Aus dem Westen Österreichs gibt es dafür bereits aktive Unterstützung von Lehrer:innen. In Vorarlberg schlug ein Kommentar des AHS-Lehrers Martin Hartmann über „asoziale Medien“ in der „Kulturzeitschrift“ Wellen. Darin berichtet der engagierte Quereinsteiger aus dem Alltag seiner Schüler:innen: „schlechter Schlaf, Stress, Angststörungen, depressive Symptome, abnehmende Empathie, ein negatives Körperbild, schulische Probleme“. Und: „In WhatsApp-Gruppen spielen sich besonders in Unterstufenklassen aus Scham der Betroffenen regelmäßig, teils wochenlang unentdeckte, Dramen ab.
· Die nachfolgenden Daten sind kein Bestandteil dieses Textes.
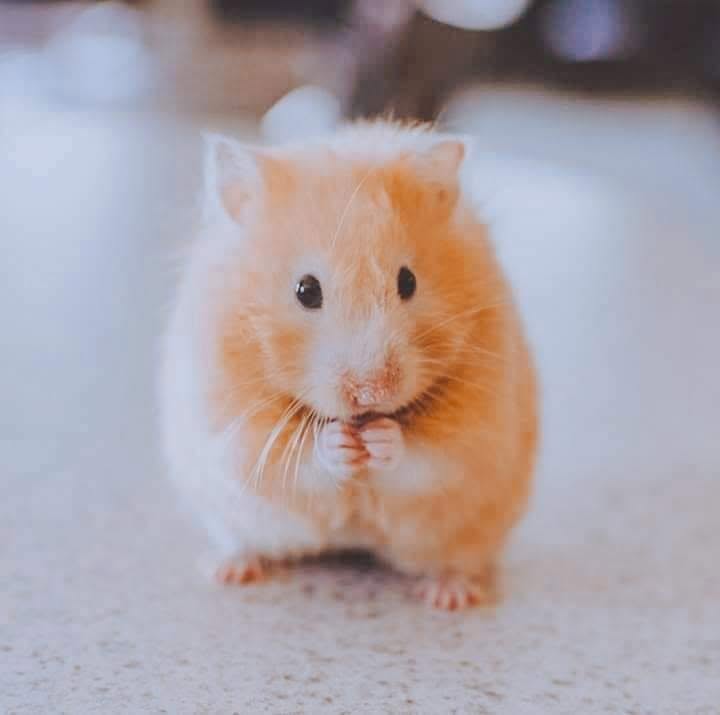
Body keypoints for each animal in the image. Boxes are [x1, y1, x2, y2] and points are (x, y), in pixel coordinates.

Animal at [159, 120, 538, 610]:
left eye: (408, 281)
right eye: (305, 290)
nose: (371, 393)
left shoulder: (475, 431)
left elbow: (425, 455)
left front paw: (380, 438)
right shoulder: (234, 425)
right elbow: (297, 458)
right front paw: (340, 443)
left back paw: (449, 596)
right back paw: (229, 570)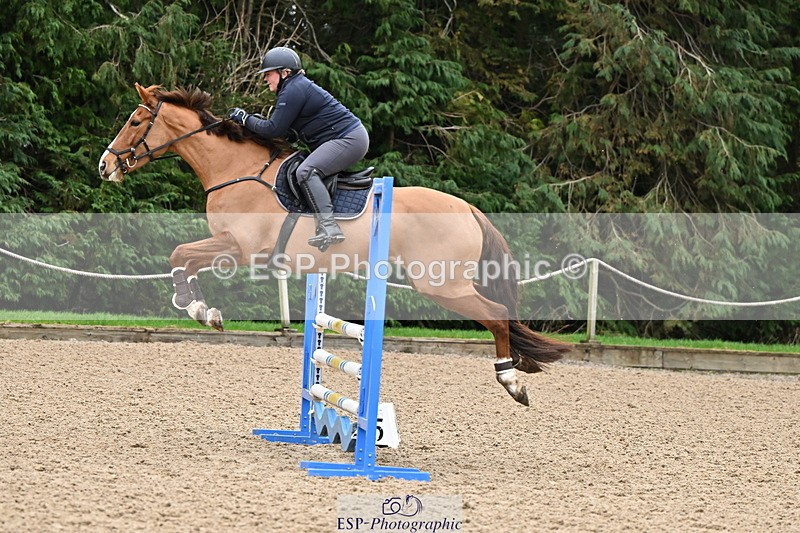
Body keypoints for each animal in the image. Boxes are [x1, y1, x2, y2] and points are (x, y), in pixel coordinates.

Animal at [98, 83, 571, 405]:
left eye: (135, 122)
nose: (105, 166)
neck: (234, 169)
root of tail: (469, 208)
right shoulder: (231, 247)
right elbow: (184, 259)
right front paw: (203, 310)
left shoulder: (238, 248)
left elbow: (180, 255)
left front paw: (196, 307)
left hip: (441, 284)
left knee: (496, 315)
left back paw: (511, 380)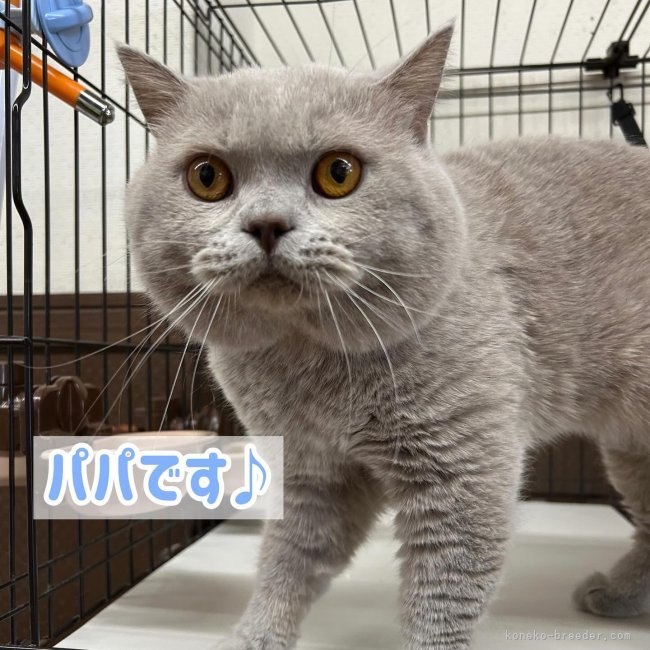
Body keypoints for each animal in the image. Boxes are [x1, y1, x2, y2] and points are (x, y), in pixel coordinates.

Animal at [118, 21, 650, 650]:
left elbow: (444, 594)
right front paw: (257, 635)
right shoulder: (312, 470)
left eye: (338, 172)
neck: (309, 365)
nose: (267, 224)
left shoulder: (463, 473)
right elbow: (289, 558)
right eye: (207, 176)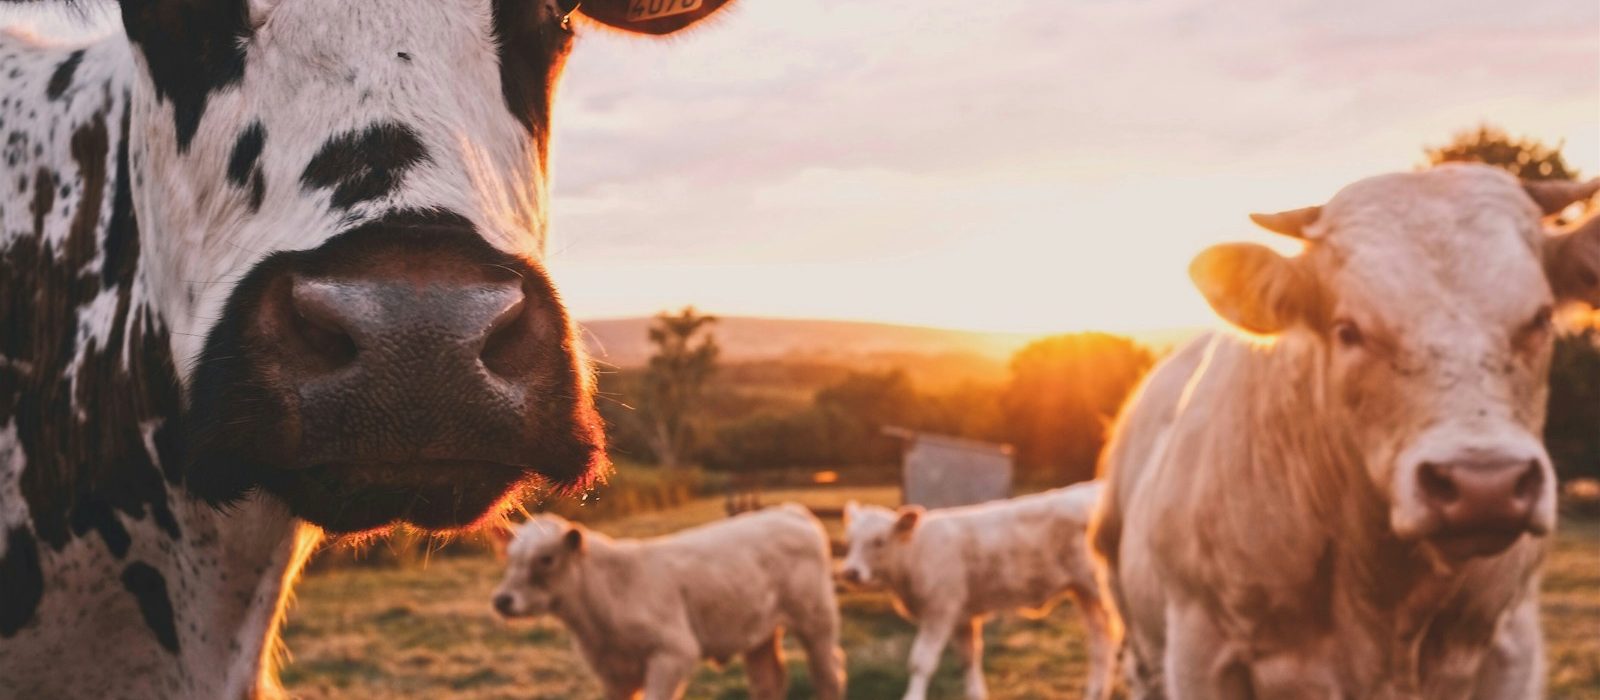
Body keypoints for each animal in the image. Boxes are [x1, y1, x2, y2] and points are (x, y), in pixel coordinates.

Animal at [492, 505, 851, 700]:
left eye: (546, 558)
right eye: (510, 556)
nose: (502, 600)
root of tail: (789, 511)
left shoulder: (673, 652)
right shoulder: (612, 673)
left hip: (817, 621)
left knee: (829, 672)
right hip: (759, 633)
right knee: (769, 681)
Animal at [838, 482, 1113, 700]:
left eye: (879, 541)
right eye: (849, 541)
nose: (851, 572)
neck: (916, 552)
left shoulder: (940, 610)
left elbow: (921, 662)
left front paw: (912, 696)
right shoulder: (962, 616)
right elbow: (969, 659)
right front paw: (976, 693)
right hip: (1084, 592)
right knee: (1100, 642)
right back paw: (1096, 692)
Wüste Beschimpfungen und Beleidigungen werden „geteilt“.“ Der von Dutzenden Eltern und anderen Lehrer:innen mitunterzeichnete Kommentar (der Text ist online unter www.kulturzeitschrift.at) schließt mit dem Appell: „Wir brauchen ein Verbot asozialer Medien. Bis mindestens 16. So schnell wie möglich.“

Was ein Social-Verbot mit sich bringt, zeigen jedenfalls erste – unerwartete – Erkenntnisse aus Australien. Dort führte der Social-Media-Entzug plötzlich zu einem starken Anstieg der Buchverkäufe.